A distinguished alumna of St. Bridget’s Convent, she is a Fellow Member of the Institute of Chartered Accountants of Sri Lanka (FCA), the Chartered Institute of Management Accountants UK (FCMA, UK), and the Institute of Certified Management Accountants of Sri Lanka (FCMA). She is also a Certified Management Accountant (CIMA). Yatawaka began her career at Ernst & Young before joining Associated Motorways (AMW) as Financial Controller, eventually rising to the role of Group Finance Director.

Her pivotal role in restructuring AMW following its acquisition by the UAE’s Al-Futtaim Group showcased her strategic acumen and leadership capabilities.
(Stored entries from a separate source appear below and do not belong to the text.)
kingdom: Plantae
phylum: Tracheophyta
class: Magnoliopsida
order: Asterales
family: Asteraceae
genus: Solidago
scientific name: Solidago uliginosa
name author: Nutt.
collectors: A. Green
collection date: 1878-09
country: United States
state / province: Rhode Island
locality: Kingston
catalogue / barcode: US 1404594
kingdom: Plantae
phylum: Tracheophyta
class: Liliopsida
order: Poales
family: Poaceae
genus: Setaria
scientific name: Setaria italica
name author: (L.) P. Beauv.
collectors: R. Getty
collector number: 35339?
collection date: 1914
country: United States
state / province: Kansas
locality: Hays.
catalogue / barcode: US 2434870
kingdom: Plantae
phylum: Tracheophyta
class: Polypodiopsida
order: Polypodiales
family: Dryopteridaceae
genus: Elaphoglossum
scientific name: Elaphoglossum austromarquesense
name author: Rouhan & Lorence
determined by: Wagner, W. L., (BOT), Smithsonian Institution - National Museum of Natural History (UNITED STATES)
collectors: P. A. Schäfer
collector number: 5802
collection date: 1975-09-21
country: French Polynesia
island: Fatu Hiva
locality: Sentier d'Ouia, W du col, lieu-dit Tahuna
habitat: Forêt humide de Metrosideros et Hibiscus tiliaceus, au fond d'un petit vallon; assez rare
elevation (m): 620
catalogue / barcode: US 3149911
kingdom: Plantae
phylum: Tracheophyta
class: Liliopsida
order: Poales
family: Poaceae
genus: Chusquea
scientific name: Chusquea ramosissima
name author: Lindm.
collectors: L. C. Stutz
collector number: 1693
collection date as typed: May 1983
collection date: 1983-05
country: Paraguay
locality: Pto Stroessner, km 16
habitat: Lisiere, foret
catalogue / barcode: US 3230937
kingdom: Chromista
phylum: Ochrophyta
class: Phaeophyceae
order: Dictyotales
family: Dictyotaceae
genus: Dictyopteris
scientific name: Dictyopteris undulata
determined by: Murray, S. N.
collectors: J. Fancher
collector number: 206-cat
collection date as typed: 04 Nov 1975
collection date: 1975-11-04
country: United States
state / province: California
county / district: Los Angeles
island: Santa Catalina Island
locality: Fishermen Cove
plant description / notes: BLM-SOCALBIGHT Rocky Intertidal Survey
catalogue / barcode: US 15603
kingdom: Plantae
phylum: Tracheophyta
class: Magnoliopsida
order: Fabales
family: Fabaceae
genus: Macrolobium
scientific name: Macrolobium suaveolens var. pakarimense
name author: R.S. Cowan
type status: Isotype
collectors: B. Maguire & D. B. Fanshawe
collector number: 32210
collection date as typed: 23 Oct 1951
She joined the Ideal Group in 2017 as Finance Director and has since steered the company through multiple crises—including the Easter Sunday attacks, the COVID-19 pandemic, and the economic downturn—without layoffs or salary cuts, exemplifying resilience and compassionate leadership.

Identifying an opportunity to strengthen Mahindra & Mahindra’s after-market segment, Yatawaka led a strategic overhaul that included pricing revamps, securing supplier support from Mahindra, and launching targeted awareness campaigns. Within five months, these initiatives significantly boosted after-market sales.

Yatawaka’s leadership philosophy centers on the principle that “companies and employees grow together through recognition and empowerment.” Her appointment reflects her ability to drive profitability while nurturing a people-centric culture.

Nalin Welgama, Founder and Chairman of the Ideal Group, praised her historic appointment:

“Dilani’s strategic vision and resilience were instrumental in Ideal Motors’ turnaround. Her success in revitalizing our after-market business—and her unwavering commitment to our team—made her the natural choice to lead the company into its next decade of growth. Her appointment as the first female MD/CEO in Sri Lanka’s automotive sector is a proud moment for our industry.”